The outlier of the correlation with the response of the function is a value (a value of a performance item) deviating from the correlation between the response of the function and the performance item. The response of the function is expressed as a time period from when a request for the function is issued to when a response is returned. The actually measured value at the time t is a measured value of the performance item, and indicates the value of the performance item at the time t.

The response of the system has a correlation with a resource usage amount of the system. For example, in the case of a system in which the processing amount of the CPU increases along with an increase in the access count, the usage amount of CPU resources increases along with the increase in the access count. For this reason, when the access count is too large, a shortage of the CPU resources causes processing waiting and degrades the response. In this case, the response appears to have correlations with the access count and the CPU usage rate.

Since the resources are shared by many and unspecified users who use the same operation section in the public cloud, the resource usage amount of the entire cloud infrastructure increases or decreases depending on the usage states of the other users. For example, it is assumed that users A and B use an operation section X and a user C also uses the operation section X from halfway. In this case, if the user C uses a large amount of resources, the resource usage amount in the operation section X increases.

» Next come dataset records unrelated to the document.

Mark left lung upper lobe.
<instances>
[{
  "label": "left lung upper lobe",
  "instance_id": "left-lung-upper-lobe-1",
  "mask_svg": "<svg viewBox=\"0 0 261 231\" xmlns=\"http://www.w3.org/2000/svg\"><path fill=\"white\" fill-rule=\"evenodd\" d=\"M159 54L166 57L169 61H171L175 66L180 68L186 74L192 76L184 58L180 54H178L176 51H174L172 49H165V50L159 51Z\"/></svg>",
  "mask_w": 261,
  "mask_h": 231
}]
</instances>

In the public cloud, when the resource usage state of the entire cloud infrastructure is tightened, there is a case that the user side may not use sufficient resources in some cases. For example, in a case where the CPU usage rate in the operation section X is 100%, even if the system of the user A requests the CPU, there is no allocable CPU. For this reason, the system of the user A may not sufficiently use the CPU and faces the occurrence of a phenomenon in which the response is degraded despite the low CPU usage rate.

As described above, in a normal state, there is a correlation in which the CPU usage rate is high as the response is degraded. However, due to an influence of the cloud infrastructure, a phenomenon may occur in which the response is degraded even though the CPU usage rate is low. The normal state refers to a state in which there is room in the resource usage state of the entire cloud infrastructure.

Accordingly, in order to determine whether or not the performance of the own system is affected by an influence of the cloud infrastructure, it is possible to use information indicating whether or not there is a deviation from the correlation between the response and the performance item in the normal state (an outlier of the correlation). For example, when the function “data aggregation” is not allowed to use the memory sufficiently due to an influence of the cloud infrastructure in the data reading process, the response of the function “data aggregation” is degraded.

In this case, even when the CPU and the disk are not affected by the cloud infrastructure, the correlations of the response with the CPU and the disk are different from those in the normal state. For this reason, in order to determine an influence of the cloud infrastructure, it is important to enable a performance item that first deviates from the correlation to be recognized among the performance items concerning the resources used by the processes involved in the function.

In the example in FIG. 1, the resources used by the processes involved in function_A in the system 102 are resource_α, resource_β, and resource_γ. A performance item concerning resource_α is referred to as “performance item_α”, a performance item concerning resource_β is referred to as “performance item_β”, and a performance item concerning resource_γ is referred to as “performance item_γ”. Among performance item_α, performance item_β, and performance item_γ, “performance item_α and performance item_β” are assumed to be performance items whose actually measured values at the time t are outliers of the correlations with the response of function_A.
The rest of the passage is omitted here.